Frank Crumit: A Gay Caballero, Singer & Entertainer - His 25 Finest 1925-1935

Reviews

The songwriter and singing actor Frank Crumit worked his way up the Vaudeville hierarchy ended up with over 250 78s to his name in his heyday between 1919 and 1941. His songs reflect the particularities of American life and are put across with the relish of a real raconteur.

He takes I’m Sitting on Top of the World and sings it straight with the piano backing of Frank Banta before, half-way through, getting out his uke to typically vigorous effect.

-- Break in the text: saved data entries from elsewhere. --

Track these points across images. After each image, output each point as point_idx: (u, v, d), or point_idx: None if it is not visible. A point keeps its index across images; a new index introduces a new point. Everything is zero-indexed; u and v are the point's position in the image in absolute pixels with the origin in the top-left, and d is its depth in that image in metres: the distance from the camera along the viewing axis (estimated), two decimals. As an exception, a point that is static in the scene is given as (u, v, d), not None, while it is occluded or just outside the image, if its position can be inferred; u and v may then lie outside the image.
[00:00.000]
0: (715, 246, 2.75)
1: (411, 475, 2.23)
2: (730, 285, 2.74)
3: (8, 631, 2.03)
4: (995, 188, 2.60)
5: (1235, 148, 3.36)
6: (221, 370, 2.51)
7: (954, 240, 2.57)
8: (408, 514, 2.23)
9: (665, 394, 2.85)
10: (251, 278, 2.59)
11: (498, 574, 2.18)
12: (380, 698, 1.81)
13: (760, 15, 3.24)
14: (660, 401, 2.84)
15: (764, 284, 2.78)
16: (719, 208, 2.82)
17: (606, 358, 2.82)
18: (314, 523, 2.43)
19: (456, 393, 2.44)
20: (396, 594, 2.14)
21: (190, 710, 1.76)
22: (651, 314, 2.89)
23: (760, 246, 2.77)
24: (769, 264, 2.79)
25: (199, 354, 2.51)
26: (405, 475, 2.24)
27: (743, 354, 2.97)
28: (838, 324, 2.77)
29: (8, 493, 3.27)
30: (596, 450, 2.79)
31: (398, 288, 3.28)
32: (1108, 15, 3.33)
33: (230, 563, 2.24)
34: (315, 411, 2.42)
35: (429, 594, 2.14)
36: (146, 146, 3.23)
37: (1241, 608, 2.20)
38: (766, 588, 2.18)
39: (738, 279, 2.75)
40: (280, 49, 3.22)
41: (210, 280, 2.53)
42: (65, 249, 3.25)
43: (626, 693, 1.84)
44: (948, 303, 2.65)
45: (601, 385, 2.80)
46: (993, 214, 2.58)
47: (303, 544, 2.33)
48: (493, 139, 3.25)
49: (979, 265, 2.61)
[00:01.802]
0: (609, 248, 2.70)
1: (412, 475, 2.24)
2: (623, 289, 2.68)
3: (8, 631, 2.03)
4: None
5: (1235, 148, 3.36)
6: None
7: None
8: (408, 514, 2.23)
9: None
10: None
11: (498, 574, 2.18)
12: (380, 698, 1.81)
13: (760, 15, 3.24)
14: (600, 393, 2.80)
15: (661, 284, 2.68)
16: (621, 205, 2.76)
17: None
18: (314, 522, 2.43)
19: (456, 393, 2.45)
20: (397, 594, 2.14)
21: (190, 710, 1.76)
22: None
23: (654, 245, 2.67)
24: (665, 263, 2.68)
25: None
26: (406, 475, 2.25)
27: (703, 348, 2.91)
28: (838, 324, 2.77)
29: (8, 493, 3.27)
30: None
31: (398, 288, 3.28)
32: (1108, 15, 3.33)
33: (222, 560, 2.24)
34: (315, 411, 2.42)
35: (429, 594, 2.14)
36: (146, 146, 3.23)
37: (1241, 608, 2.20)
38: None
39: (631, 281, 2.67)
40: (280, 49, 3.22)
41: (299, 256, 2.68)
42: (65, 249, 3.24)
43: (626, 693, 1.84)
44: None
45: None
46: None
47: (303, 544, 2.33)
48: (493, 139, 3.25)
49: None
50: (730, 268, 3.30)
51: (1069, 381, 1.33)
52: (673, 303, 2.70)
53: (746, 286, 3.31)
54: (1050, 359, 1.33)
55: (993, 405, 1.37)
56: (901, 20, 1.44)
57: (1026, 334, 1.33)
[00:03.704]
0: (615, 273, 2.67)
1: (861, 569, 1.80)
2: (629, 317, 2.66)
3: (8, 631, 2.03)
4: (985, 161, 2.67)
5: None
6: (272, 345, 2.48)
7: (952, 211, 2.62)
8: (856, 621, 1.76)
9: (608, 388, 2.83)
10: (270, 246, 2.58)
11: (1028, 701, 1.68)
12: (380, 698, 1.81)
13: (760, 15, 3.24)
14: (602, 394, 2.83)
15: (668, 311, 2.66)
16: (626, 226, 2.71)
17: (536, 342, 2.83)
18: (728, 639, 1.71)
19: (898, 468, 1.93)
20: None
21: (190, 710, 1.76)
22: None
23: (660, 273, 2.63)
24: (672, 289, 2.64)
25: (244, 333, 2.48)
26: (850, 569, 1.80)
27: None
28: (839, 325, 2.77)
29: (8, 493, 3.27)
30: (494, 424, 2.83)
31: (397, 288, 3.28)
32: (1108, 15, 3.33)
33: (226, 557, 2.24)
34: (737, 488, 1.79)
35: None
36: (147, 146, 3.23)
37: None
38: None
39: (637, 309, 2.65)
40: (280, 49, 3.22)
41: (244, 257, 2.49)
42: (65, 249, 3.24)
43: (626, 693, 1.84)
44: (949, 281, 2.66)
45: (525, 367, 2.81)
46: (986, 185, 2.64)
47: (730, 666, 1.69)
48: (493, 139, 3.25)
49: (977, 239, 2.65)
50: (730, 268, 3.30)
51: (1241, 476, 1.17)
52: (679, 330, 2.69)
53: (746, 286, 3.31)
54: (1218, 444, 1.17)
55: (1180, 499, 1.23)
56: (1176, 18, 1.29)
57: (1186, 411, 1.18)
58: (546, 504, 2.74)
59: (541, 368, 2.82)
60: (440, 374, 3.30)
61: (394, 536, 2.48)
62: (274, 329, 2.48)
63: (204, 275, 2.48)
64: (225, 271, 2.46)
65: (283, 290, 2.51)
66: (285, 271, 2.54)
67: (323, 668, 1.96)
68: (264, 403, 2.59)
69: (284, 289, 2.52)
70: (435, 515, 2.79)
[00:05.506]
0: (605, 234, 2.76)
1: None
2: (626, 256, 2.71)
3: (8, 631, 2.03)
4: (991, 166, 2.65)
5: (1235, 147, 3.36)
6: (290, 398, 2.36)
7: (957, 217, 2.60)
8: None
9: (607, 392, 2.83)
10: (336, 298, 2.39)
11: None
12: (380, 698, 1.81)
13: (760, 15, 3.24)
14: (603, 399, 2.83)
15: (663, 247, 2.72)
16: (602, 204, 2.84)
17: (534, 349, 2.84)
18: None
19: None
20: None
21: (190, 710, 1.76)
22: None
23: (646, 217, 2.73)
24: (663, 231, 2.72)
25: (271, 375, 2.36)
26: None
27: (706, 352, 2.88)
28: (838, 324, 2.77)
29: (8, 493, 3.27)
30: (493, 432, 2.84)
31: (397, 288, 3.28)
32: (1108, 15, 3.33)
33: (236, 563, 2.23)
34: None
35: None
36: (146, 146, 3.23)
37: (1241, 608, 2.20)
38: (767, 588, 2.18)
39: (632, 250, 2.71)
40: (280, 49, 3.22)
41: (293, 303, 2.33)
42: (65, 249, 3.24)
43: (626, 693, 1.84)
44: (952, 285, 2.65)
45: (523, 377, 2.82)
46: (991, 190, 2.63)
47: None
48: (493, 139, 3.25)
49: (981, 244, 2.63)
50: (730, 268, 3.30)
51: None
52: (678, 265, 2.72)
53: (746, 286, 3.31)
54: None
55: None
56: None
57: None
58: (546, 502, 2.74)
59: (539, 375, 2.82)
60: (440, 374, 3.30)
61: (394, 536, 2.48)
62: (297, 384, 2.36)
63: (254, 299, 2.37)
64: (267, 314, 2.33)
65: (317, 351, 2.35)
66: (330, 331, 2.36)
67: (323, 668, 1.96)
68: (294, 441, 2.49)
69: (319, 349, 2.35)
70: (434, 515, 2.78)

He latched onto the genius of Rodgers and Hart early – The Girl Friend and Mountain Greenery, specifically – and was a fine Gershwin singing actor, as S’Wonderful shows but could dust down a traditional favourite too, as well as raising a smile with his tales of over-eating beauties or diving head-first into the vo do de oh do of Crazy Words, Crazy Tune.
 
With sympathetic transfers and notes this single disc selection can be warmly recommended.